最近 赤ちゃんの股関節脱臼の受診が多いです 治療その2 持続牽引 入院要ります

こんにちは!

赤ちゃんの股関節脱臼の続きです。

前回リーメンビューゲル装具について書きました。

どうしても日本では股関節の検診が3,4か月になるため完全脱臼(下図のType IV)ではリーメンビューゲル装具が使われる機会が減っています。

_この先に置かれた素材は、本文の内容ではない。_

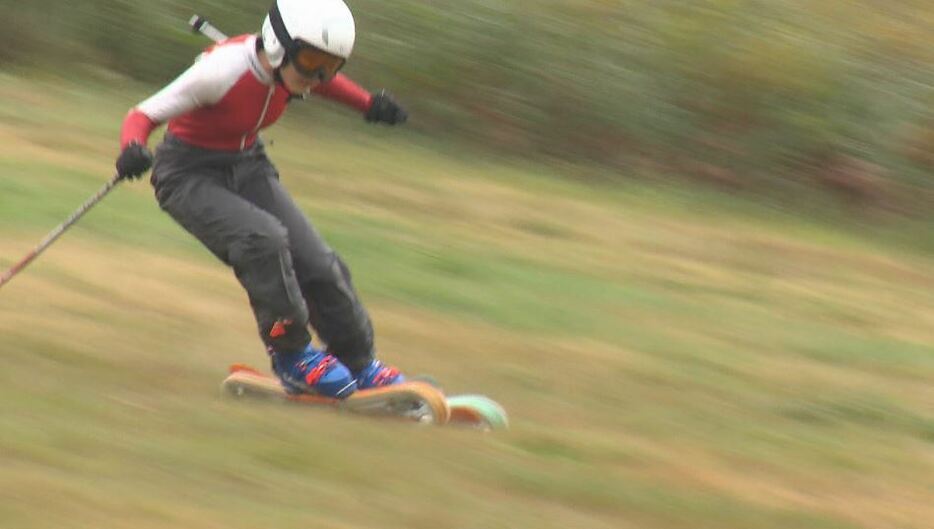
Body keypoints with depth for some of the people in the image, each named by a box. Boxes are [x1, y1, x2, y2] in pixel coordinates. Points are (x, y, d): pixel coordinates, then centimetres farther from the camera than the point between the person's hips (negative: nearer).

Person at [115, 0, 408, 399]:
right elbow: (144, 115, -26)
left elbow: (321, 82, 16)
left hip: (248, 168, 6)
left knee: (319, 264, -3)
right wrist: (132, 151, -47)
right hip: (190, 175, -6)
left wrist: (369, 104, 3)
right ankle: (291, 356, -13)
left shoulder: (287, 67, -11)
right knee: (264, 239, -30)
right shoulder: (222, 70, -31)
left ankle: (360, 365, 17)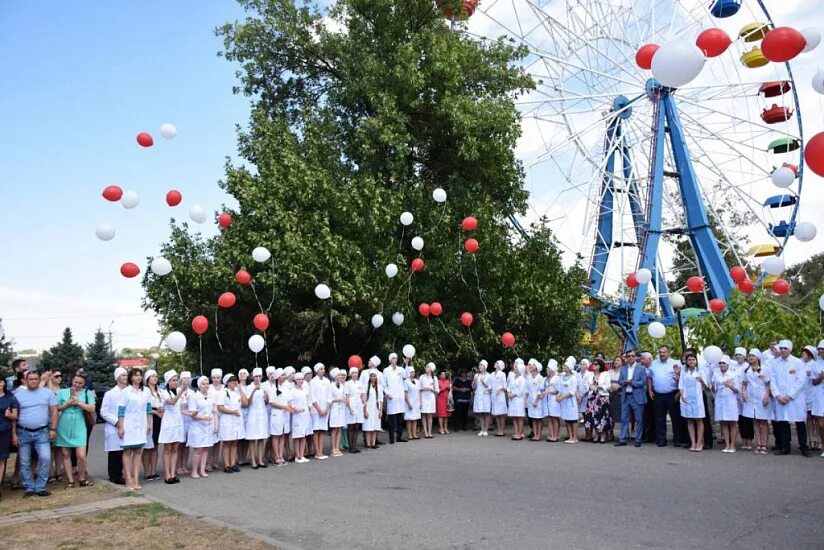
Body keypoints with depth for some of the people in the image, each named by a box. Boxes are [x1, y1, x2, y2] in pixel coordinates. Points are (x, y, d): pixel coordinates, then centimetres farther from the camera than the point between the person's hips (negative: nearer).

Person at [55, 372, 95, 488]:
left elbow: (92, 408, -7)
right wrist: (67, 404, -12)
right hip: (64, 428, 2)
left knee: (81, 456, -7)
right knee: (65, 455, 7)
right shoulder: (62, 392, 5)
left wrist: (78, 402, -15)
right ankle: (70, 481, 18)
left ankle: (82, 480, 12)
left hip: (79, 428, -2)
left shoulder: (88, 393, 3)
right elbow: (56, 408, 2)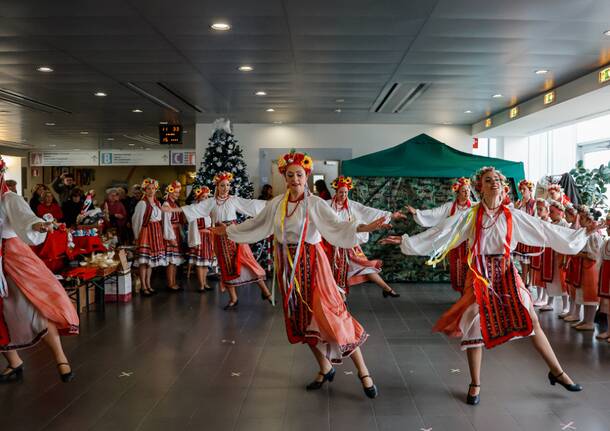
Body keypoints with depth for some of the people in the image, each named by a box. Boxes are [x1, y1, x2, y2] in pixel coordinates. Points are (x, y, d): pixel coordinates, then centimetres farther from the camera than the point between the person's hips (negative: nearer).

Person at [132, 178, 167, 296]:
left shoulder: (158, 203, 13)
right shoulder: (142, 203, -7)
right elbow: (136, 220, -6)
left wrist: (160, 232, 9)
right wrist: (137, 235, -6)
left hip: (157, 233, 7)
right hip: (145, 232, -7)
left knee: (151, 259, 11)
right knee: (144, 260, -8)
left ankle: (148, 284, 18)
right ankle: (143, 287, -4)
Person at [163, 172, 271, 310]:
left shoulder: (234, 200, 4)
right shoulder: (211, 202, 5)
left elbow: (252, 203, 1)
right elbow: (193, 208, 2)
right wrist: (171, 209, -4)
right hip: (220, 236, 1)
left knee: (247, 260, -6)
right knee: (226, 266, 5)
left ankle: (265, 291, 3)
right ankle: (233, 299, 14)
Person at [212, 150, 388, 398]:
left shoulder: (314, 203, -9)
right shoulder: (276, 204, 4)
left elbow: (337, 226, -18)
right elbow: (256, 225, 16)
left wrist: (365, 228, -33)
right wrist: (228, 231, 23)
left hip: (311, 264, -5)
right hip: (288, 266, 5)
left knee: (329, 315, -9)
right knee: (301, 318, 11)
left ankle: (363, 372, 1)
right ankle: (325, 368, 28)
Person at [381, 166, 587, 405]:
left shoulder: (513, 215, 3)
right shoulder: (470, 216, -1)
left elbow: (546, 230, 6)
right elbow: (440, 233, -3)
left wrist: (583, 233, 6)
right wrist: (406, 241, -8)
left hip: (506, 272, 1)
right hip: (480, 274, -1)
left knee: (532, 321, 0)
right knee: (475, 327, 1)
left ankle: (557, 372, 18)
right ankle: (475, 384, 17)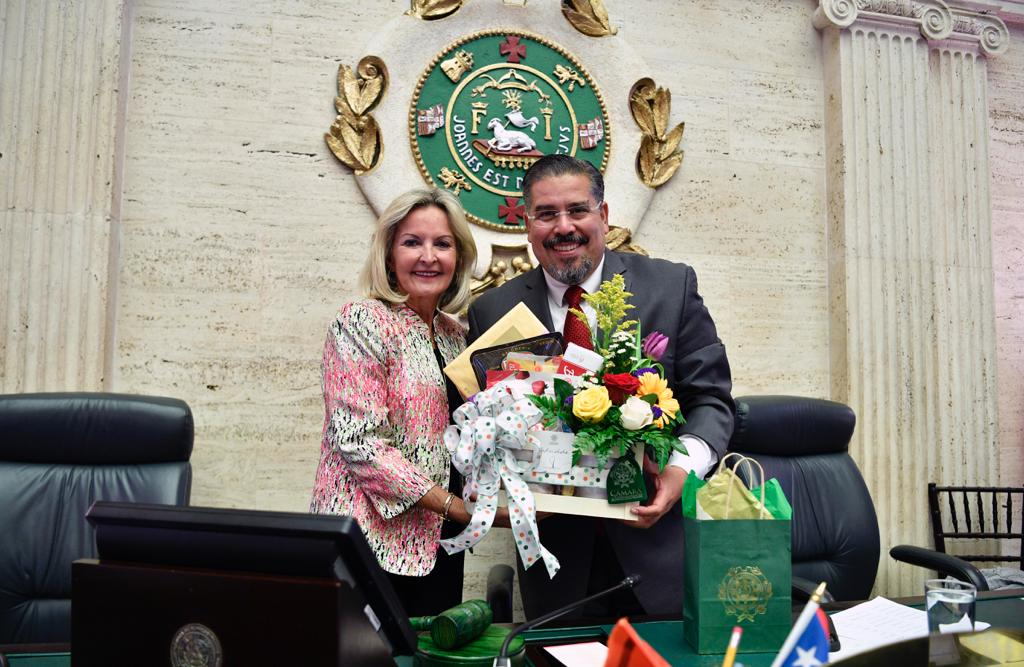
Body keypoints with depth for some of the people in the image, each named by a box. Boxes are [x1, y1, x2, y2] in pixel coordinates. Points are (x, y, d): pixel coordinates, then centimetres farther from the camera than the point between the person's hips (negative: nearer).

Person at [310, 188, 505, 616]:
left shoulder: (454, 335, 11)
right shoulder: (362, 322, -10)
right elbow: (358, 443, -17)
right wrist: (455, 505, -16)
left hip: (438, 544, 7)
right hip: (374, 542, -7)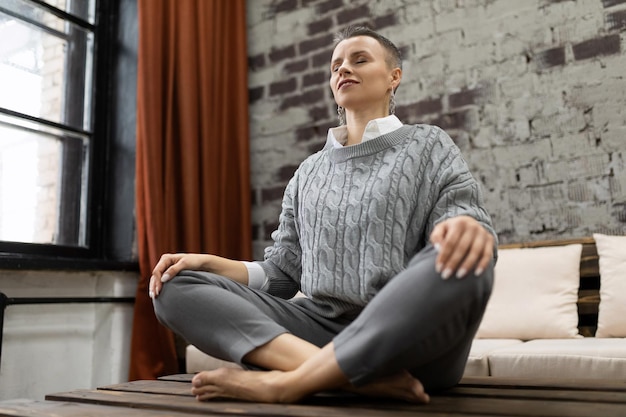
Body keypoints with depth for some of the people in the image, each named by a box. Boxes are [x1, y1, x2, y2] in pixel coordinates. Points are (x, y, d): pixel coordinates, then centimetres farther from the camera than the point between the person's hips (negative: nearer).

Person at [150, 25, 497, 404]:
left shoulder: (428, 145, 10)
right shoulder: (309, 172, 19)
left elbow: (464, 222, -5)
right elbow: (281, 274, 17)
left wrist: (467, 230, -30)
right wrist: (207, 262, 0)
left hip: (413, 334, -3)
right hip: (323, 328, 4)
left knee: (463, 268, -35)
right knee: (177, 287, -11)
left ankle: (287, 381, -28)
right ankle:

その理由が脱臼している股関節急に整復すると大腿骨頭に強い負荷がかかって大腿骨頭壊死が起こりやすいからです。

 

生後3,4か月以降で股関節脱臼が見つかる日本では完全脱臼ではリーメンビューゲル装具よりも持続牽引治療が多く行われています

持続牽引治療は入院して脚におもりを付けた紐を巻いて持続的に牽引する治療です。

股関節脱臼では脱臼することで脚が頭側に短縮しています。

そのまま脱臼を整復すると脚が引き伸ばさるため関節の圧があがります

関節圧の上昇により大腿骨頭壊死が起こると言われています。

そのため牽引治療ではまずは脚をまっすぐ引っ張って筋肉などの軟部組織を柔らかくします。

通常2-3週間は引っ張り続けます。

基本入院してお風呂以外はずっとひっぱります。

地域や病院により牽引方法は若干異なり上図のようなオーバーヘッド牽引と水平牽引があります。

 

関西では多くの施設が水平牽引です。

脚の長さがそろった時点で開排(M字)の方向に牽引の向きを変えて1週間かけてゆっくりと脱臼を整復します。

牽引治療は開排位持続牽引と呼ばれています。

その後ギプス固定を1か月ほど行って脱臼整復状態を維持します。

ギプスの巻き方が非常に重要なため全身麻酔をかけてギプス固定する病院が多いと思います。

 

このように持続牽引は入院が必要で時間がかかりますが、リスクの少ない治療です。

リーメンビューゲル装具では通常数%から2,30%の大腿骨頭壊死の発生リスクが報告されています。

持続牽引は日本の方法では1%以下と非常に安全な治療です。

 

完全脱臼で生後3,4か月以降に診断されて脚の短縮のあるお子さんなら持続牽引治療が良いと思います。

亜脱臼、早期発見や脚の短縮がないお子さんならリーメンビューゲル装具が良いと思います。